Karşılığı ödenmeyen ve kadın üzerine kadınlığı tanımlayan doğal bir nitelik gibi yüklenen işlerden ücret karşılığı yapılan işlere geldiğimizde de tablo netleşiyor. Karşılığı ücret olarak belirlenmiş bakım işlerinde 249 milyon kadın ve 132 milyon erkeğin istihdam edildiği aktarılmış (toplam 381 milyon işçi). Yani toplam küresel istihdamın yüzde 11,5’i, büyük kısmı da göçmen işçilerden oluşuyor.

Bakım işlerinde çalışan işçiler dünya ölçeğindeki kadın istihdamının yüzde 19,3’ünü ve erkek istihdamının yüzde 6,6’sını oluşturuyormuş. Bu çerçevede pandemi döneminin kadınlar aleyhine durumu son derece çetrefilli hale getirdiği açıklıkla ortaya çıktı. Zira evlerde çalışan kadınlar işlerini yitirirken, dışarıdan hizmet alamayan kadınlar için ise ev içi bakım yüklerine ayrılan zaman muazzam ölçüde arttı. Dahası ofislerin evlere taşınması ile evde yürütülen işlerin tüm güne yayılması ve giderek daha yoğun ve uzun zaman alması sağlandı. Dolayısıyla işlerde ortaya çıkan “verim artışı ve maliyet azalışı” hiçbir işverenin gözünden kaçmayacak bir fayda.
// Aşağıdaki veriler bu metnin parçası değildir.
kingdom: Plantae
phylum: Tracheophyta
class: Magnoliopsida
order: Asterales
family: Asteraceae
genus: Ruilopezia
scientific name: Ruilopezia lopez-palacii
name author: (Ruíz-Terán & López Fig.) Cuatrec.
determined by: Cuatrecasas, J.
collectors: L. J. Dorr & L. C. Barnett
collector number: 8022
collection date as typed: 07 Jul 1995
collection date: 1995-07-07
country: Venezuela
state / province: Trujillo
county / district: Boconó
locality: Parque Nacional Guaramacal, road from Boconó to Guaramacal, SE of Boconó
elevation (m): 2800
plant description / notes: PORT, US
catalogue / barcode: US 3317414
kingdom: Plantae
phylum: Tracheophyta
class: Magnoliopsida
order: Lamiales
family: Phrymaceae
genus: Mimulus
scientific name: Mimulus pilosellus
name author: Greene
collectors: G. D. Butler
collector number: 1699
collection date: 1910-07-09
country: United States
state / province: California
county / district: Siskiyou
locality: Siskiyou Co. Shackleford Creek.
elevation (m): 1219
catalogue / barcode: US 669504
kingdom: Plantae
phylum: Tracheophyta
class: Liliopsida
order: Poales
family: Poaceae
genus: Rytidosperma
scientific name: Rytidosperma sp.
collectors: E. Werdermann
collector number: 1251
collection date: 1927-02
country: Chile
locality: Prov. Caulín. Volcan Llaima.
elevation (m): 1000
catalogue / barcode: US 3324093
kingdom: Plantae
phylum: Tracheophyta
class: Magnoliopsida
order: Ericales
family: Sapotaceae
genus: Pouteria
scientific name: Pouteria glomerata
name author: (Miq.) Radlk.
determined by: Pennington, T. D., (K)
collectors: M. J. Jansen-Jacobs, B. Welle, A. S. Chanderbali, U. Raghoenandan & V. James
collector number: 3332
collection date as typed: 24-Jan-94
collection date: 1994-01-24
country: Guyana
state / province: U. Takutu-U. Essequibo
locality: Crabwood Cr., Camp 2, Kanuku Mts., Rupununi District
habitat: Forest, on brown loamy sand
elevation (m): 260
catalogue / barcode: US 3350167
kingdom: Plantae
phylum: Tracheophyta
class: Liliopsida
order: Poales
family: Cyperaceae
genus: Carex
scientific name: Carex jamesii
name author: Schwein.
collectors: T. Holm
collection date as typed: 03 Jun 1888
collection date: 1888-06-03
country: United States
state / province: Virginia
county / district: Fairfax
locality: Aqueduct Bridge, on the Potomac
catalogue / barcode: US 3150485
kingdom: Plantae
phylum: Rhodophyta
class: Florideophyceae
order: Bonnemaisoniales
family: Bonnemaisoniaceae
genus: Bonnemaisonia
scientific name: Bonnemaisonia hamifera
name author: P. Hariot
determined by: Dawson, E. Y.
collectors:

Kapitalistlerin olağanüstü hali olağan hale dönüştürmek için soyunduğu haberleri sıkça gündeme düşüyor.

Dahası bu durumun kadınların işsizliğini daha da artırdığı da görünür hale gelmekte. Türkiye için gerçekleşen durumu önceki yazımda da ifade etmiştim. Ev içi bakım yüklerinin ekstra artmasının başka nedenleri de var. Dışarıdan hizmet alınamayan her hasta, yaşlı, çocuk ve sakat, haneye kocaman bir iş zinciri getirmekte. Pandemi ile artan temizlik ve hijyen tedbirleri de cabası. Evde tedavi, evde eğitim, evde gündelik hayatın eve sıkıştırılmasının yanında evde iş, devlet ve sermayedarların maliyetlerinin ev içine aktarılması anlamına geliyor.

Kadınların bu yükü, önemli ölçüde yüklendiği ise patriyarka ve kapitalizmi birbirine dolanarak güçlendiren, ancak çevresindeki canlıları yaşatmayan sarmaşıkla anlatılabilir belki. Zira Birleşik Metal İş Sendikası Kadın Komisyonu, bu eşitsizliği Nisan 2018 ve Mayıs 2020 dönemine ilişkin Konda raporundan gösteriyor: “Kadınların ev içi işler ve bakım işlerine ayırdığı zaman 2 saatten (2,1) fazla artarken, erkeklerin 1 saatten (0,8) az arttığı görülüyor”.

Pandeminin sonuçları eşitsizlikleri daha da derinleştiriyor ancak mücadeleyi de bir zorunluluk haline getiriyor. ABD ve dünyanın pek çok yerinde yükselen neoliberal politikalar ve şiddete karşı yükselen ses, önümüzde tek seçenekmişçesine konulana itirazın sesi.